While going through the Google Cloud Dataflow WordCount Pipeline Example and creating a Scala app to run the pipeline locally, I'm getting the following exception:
Exception in thread "main" java.lang.NullPointerException
at com.google.cloud.dataflow.sdk.util.SerializableUtils.clone(SerializableUtils.java:89)
at com.google.cloud.dataflow.sdk.transforms.ParDo$Bound.<init>(ParDo.java:700)
at com.google.cloud.dataflow.sdk.transforms.ParDo$Unbound.of(ParDo.java:661)
at com.google.cloud.dataflow.sdk.transforms.ParDo.of(ParDo.java:551)

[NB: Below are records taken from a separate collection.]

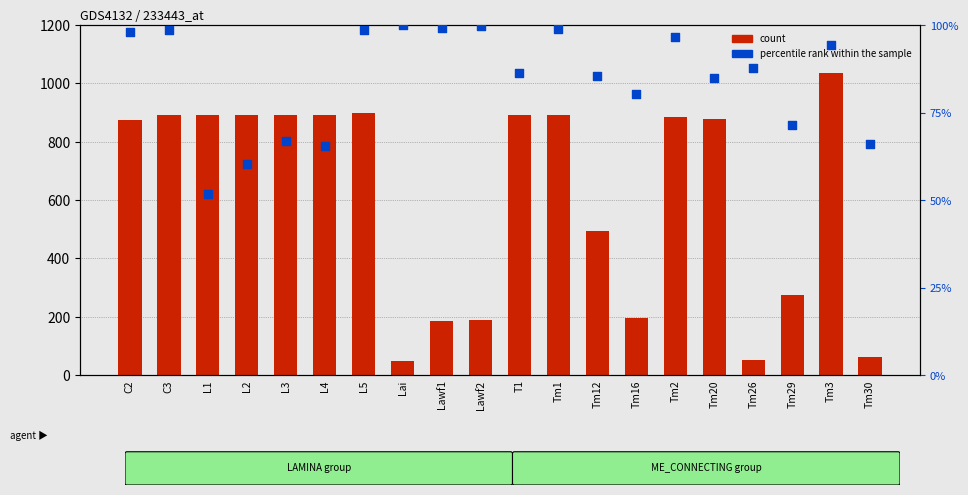

At how many categories does at least one series exceed 150?

17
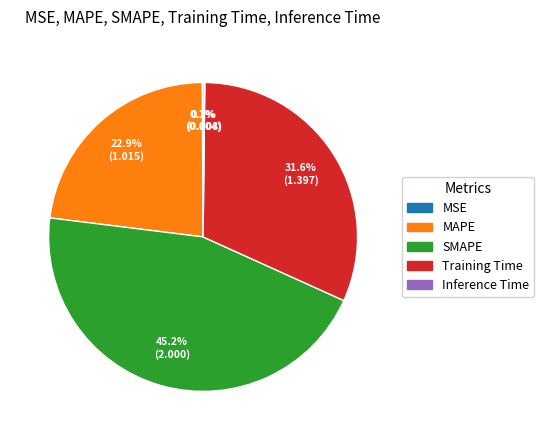

The SMAPE slice represents 54% of the pie. True or false?

False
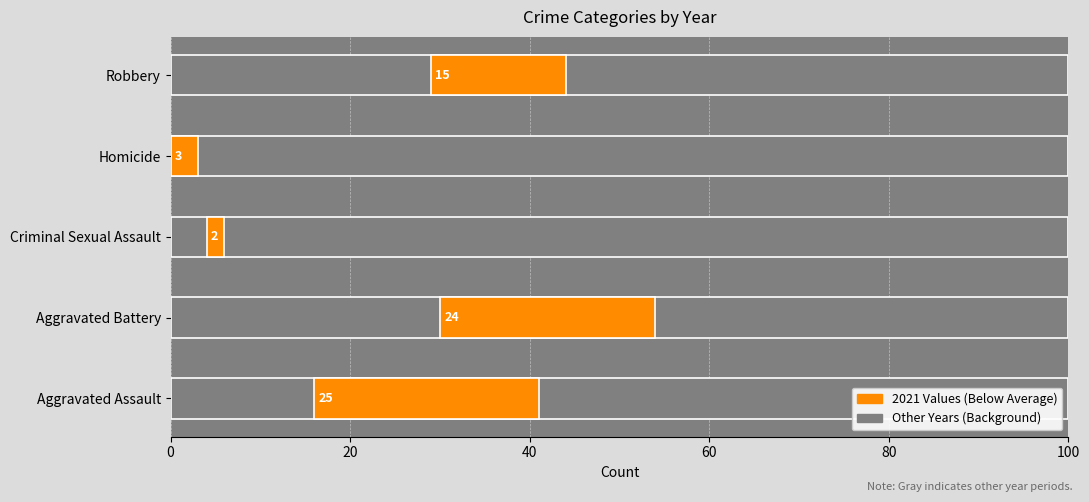

Between Criminal Sexual Assault and Homicide, which is larger?

Homicide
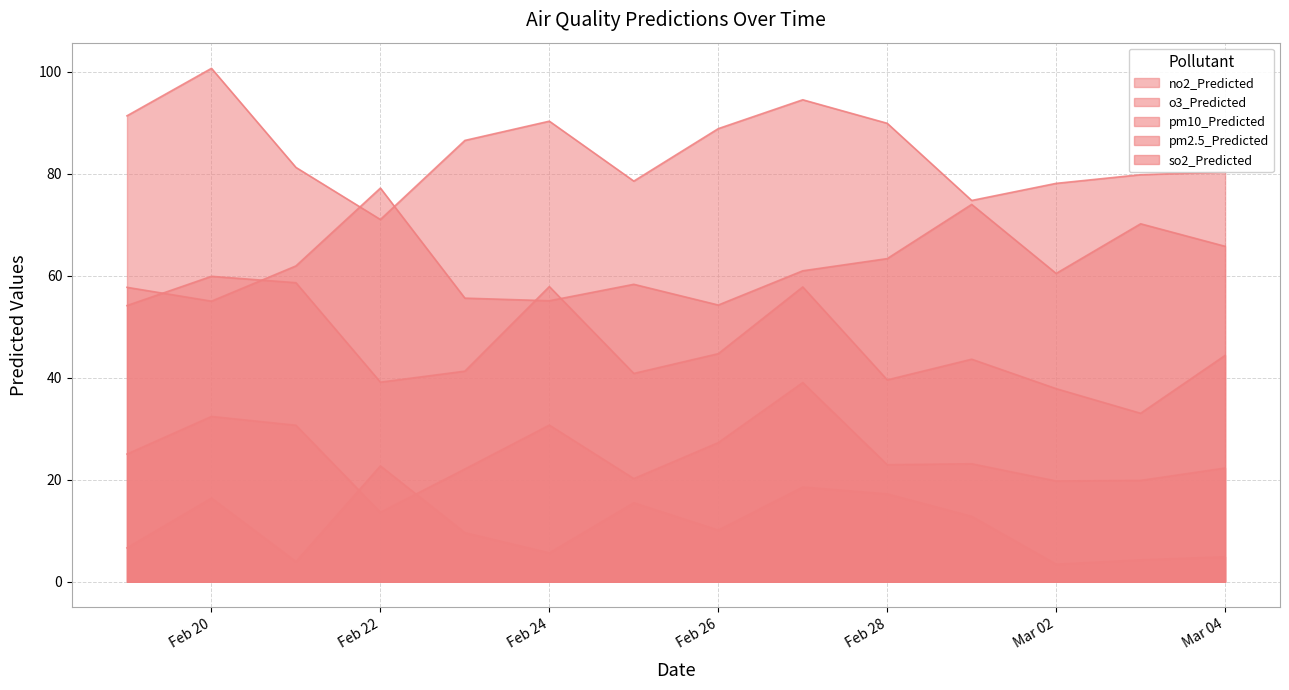

How many lines are shown in the chart?

5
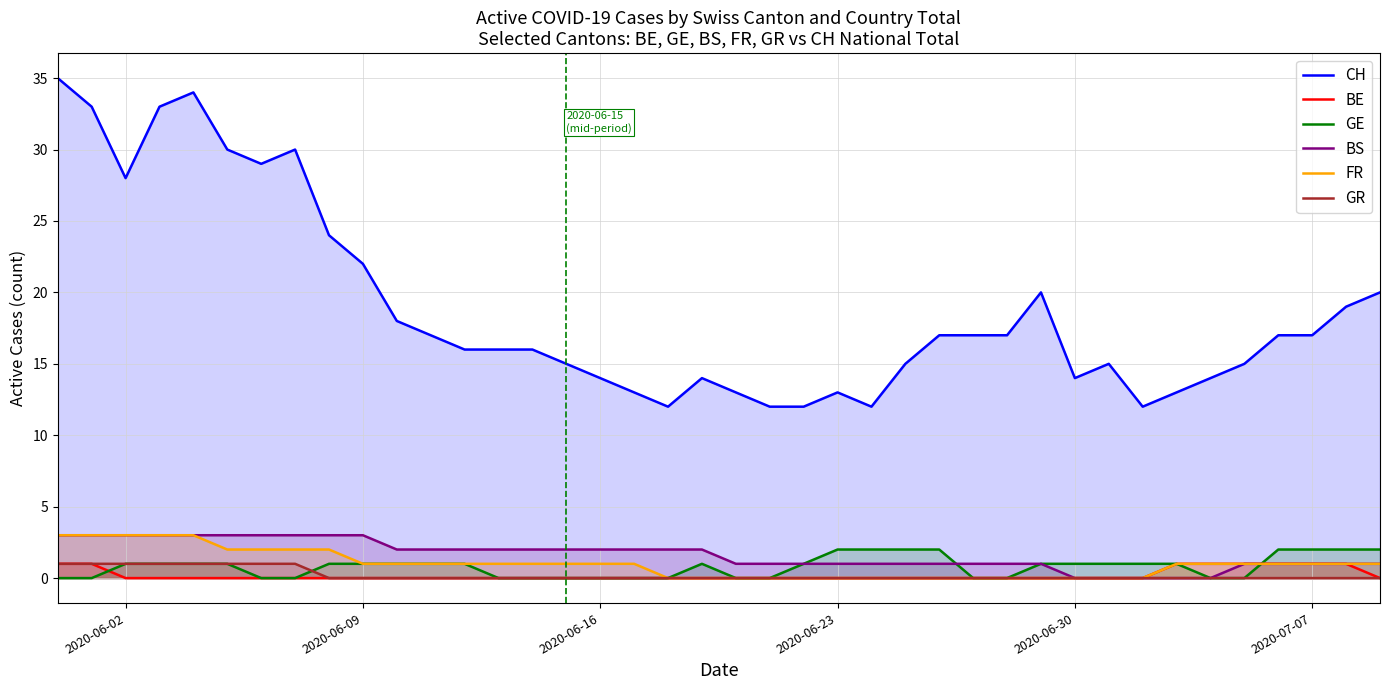

What is the difference between the second highest and minimum values in the GE series?

2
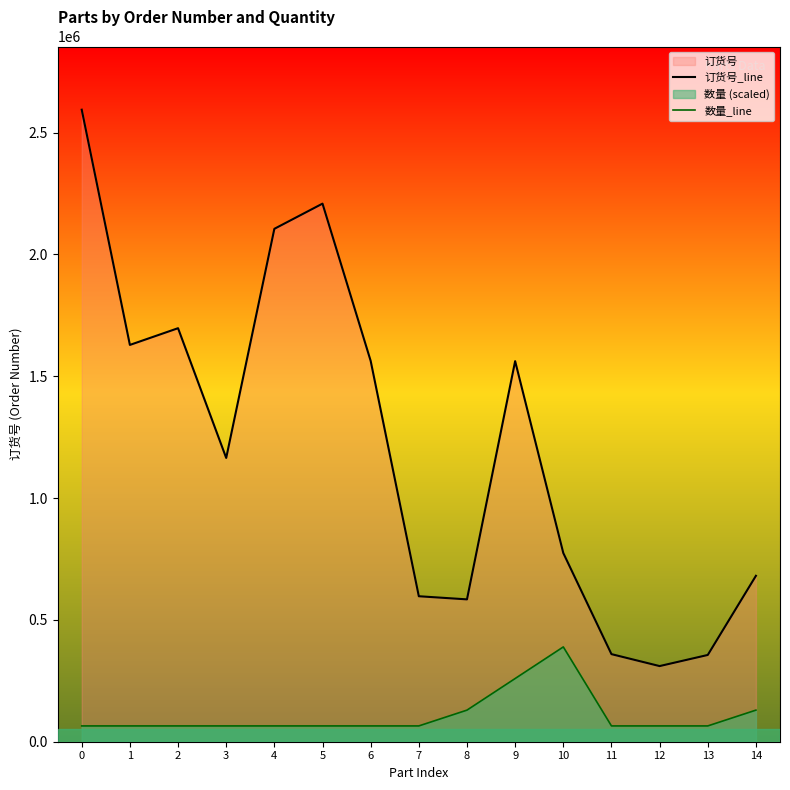

What is the average value of the 订货号_line series?

1212267.0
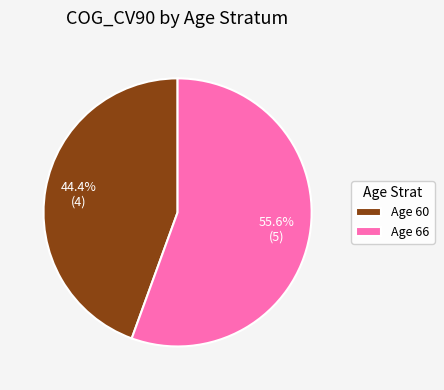

Which slice is the largest?

Age 66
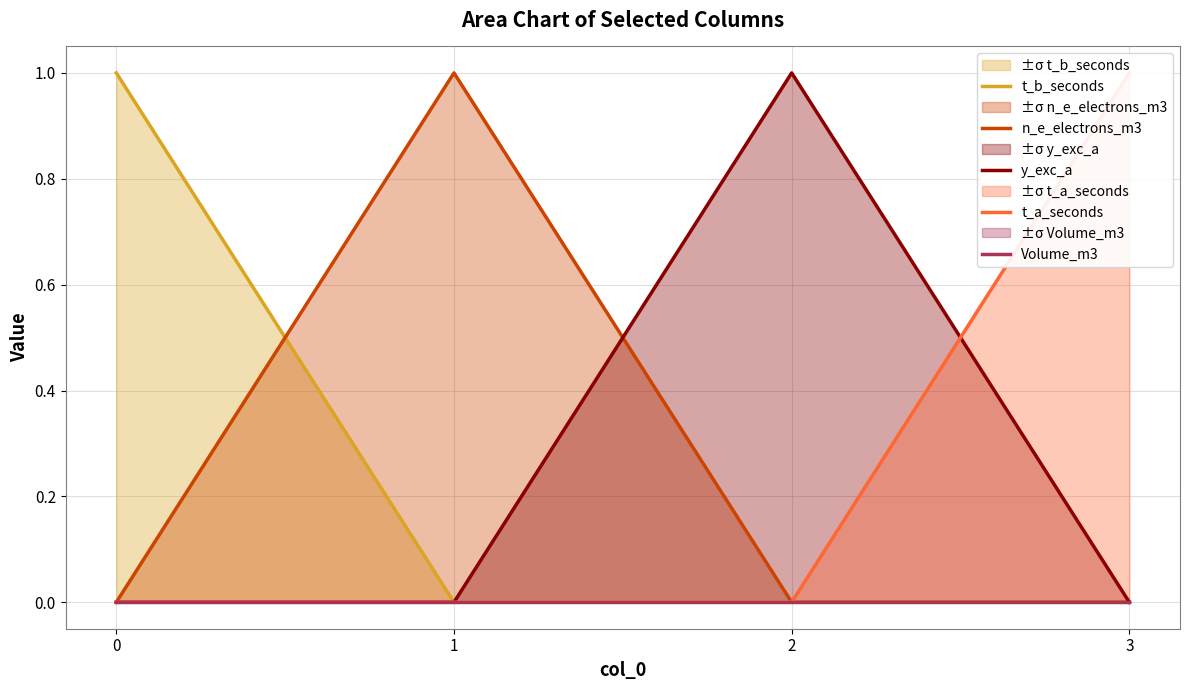

What is the total value across all series at 0?

1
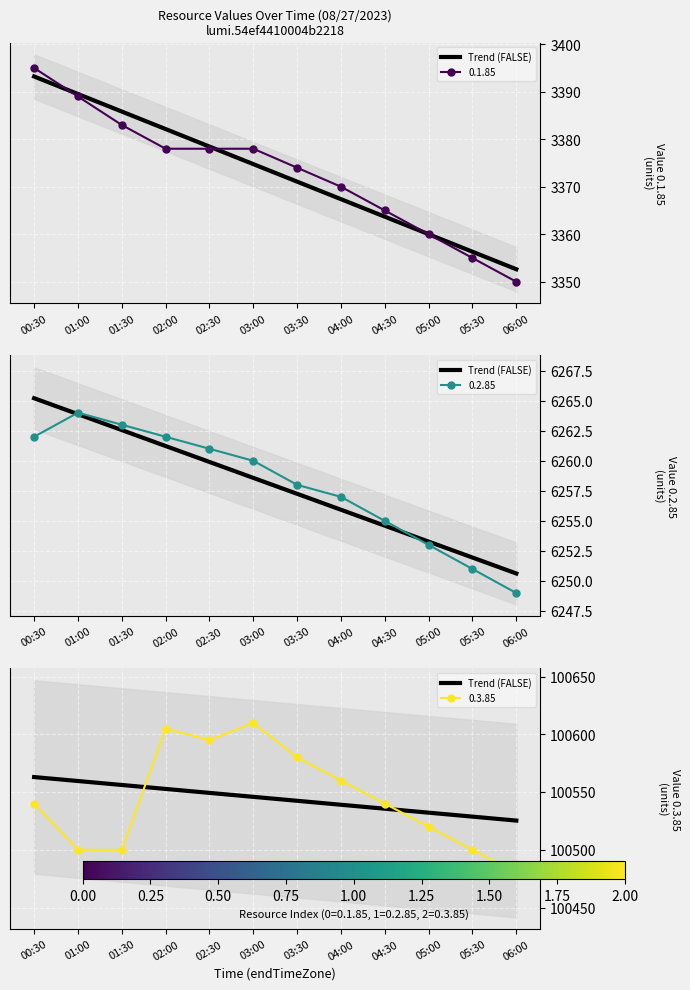

At which label does the data first exceed 100545?

00:30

at apps.MiniDataFlowApp$.delayedEndpoint$apps$MiniDataFlowApp$1(MiniDataFlowApp.scala:32)
at apps.MiniDataFlowApp$delayedInit$body.apply(MiniDataFlowApp.scala:17)
at scala.Function0$class.apply$mcV$sp(Function0.scala:34)
at scala.runtime.AbstractFunction0.apply$mcV$sp(AbstractFunction0.scala:12)
at scala.App$$anonfun$main$1.apply(App.scala:76)
at scala.App$$anonfun$main$1.apply(App.scala:76)
at scala.collection.immutable.List.foreach(List.scala:381)
at scala.collection.generic.TraversableForwarder$class.foreach(TraversableForwarder.scala:35)
at scala.App$class.main(App.scala:76)
at apps.MiniDataFlowApp$.main(MiniDataFlowApp.scala:17)
at apps.MiniDataFlowApp.main(MiniDataFlowApp.scala)
at sun.reflect.NativeMethodAccessorImpl.invoke0(Native Method)
at sun.reflect.NativeMethodAccessorImpl.invoke(NativeMethodAccessorImpl.java:62)
at sun.reflect.DelegatingMethodAccessorImpl.invoke(DelegatingMethodAccessorImpl.java:43)
at java.lang.reflect.Method.invoke(Method.java:483)
at com.intellij.rt.execution.application.AppMain.main(AppMain.java:134)
where MiniDataFlowApp.scala:32
corresponds to .apply(ParDo.of(extractWords))
within the following snippet that creates the pipeline:
val p: Pipeline = Pipeline.create(options)
p.apply(TextIO.Read.from("some.input.txt"))
.apply(ParDo.of(extractWords))
.apply(Count.perElement[String]())
.apply(ParDo.of(formatOutput))
.apply(TextIO.Write.to("some.output.txt"))
extractWords
implements DoFn
as follows:
val extractWords = new DoFn[String, String]() {
override def processElement(c: DoFn[String, String]#ProcessContext) {
c.element.split("[^a-zA-Z']+").filter(_.nonEmpty).map(_ => c.output(_))
}
}
The issue described in this StackOverflow question seems similar. However, I don't think I have an unserializable class like the one causing the problem on that question. At least, I can't see why I might be having a serialization problem if that's the issue.
Thank you for taking the time to read my question and any insights!